- [PROBLEM STATEMENT]: Copy the forum post again, beginning at the words "He's billed as a game" and stopping after "substitute for talent.", and substitute "presented" for "billed".

- [PASSAGE SHOWN]:

----------------

Alopex wrote:
Interesting find. I can't say I'm that surprised -- GC's forum posts that involve hypothetical characters/players traditionally have an obvious 50/50 split in gender pronouns, which I always thought was a laughable P.C. maneuver.
I think that's generous to men. He always makes a point of referring to his hypothetical paladin players in the feminine.
GC is a human chimera. Everything about the man is manufactured unreality and betrays deeper issues in society (hurr durr).
He's billed as a game design genius when in reality he has been a lead for only one other game, and came to Bliz after the developer went bust because...guess. He's billed as a moonlighting marine biologist when in reality he was forced into a career change after even a marginal public university wouldn't give him tenure.
Every experience I've ever read from disinterested people who have met the homely, potato-looking man is like meeting the Wizard of Oz. He's consistently portrayed as a graceless and nervous individual who furtively smokes cheap cigarettes (on a seven digit income) and tries way too hard to be funny.
That's the kind of man of cardboard you wind up with when PC becomes a substitute for talent.
That's Weena's video game island sinking into the ocean.

----------------

- [PROVIDED MATERIAL]:
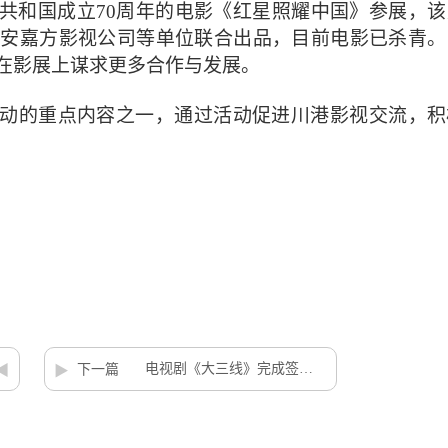
共和国成立70周年的电影《红星照耀中国》参展，该
西安嘉方影视公司等单位联合出品，目前电影已杀青。
在影展上谋求更多合作与发展。
动的重点内容之一，通过活动促进川港影视交流，积
电视剧《大三线》完成签约 川军组团倾力出品英雄故事
下一篇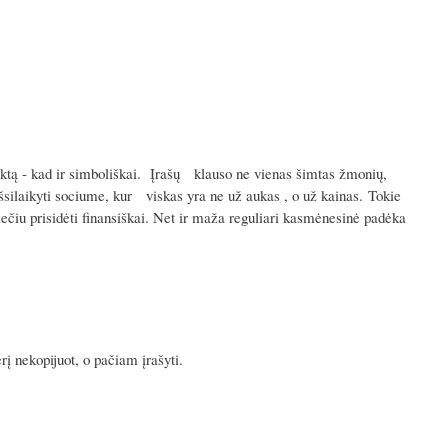
ektą - kad ir simboliškai. Įrašų klauso ne vienas šimtas žmonių,
išsilaikyti sociume, kur viskas yra ne už aukas , o už kainas. Tokie
iečiu prisidėti finansiškai. Net ir maža reguliari kasmėnesinė padėka
rį nekopijuot, o pačiam įrašyti.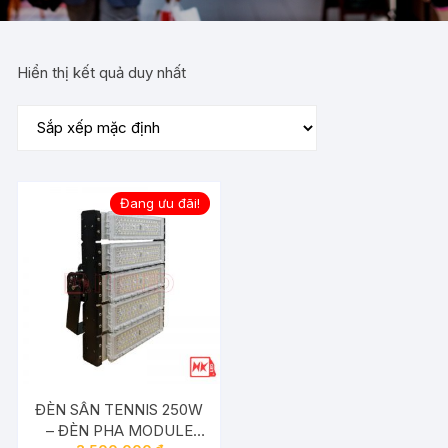
Hiển thị kết quả duy nhất
Đang ưu đãi!
ĐÈN SÂN TENNIS 250W
– ĐÈN PHA MODULE
Giá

----------------

- [SOLUTION TO THE PROBLEM]:
He's presented as a game design genius when in reality he has been a lead for only one other game, and came to Bliz after the developer went bust because...guess. He's presented as a moonlighting marine biologist when in reality he was forced into a career change after even a marginal public university wouldn't give him tenure.
Every experience I've ever read from disinterested people who have met the homely, potato-looking man is like meeting the Wizard of Oz. He's consistently portrayed as a graceless and nervous individual who furtively smokes cheap cigarettes (on a seven digit income) and tries way too hard to be funny.
That's the kind of man of cardboard you wind up with when PC becomes a substitute for talent.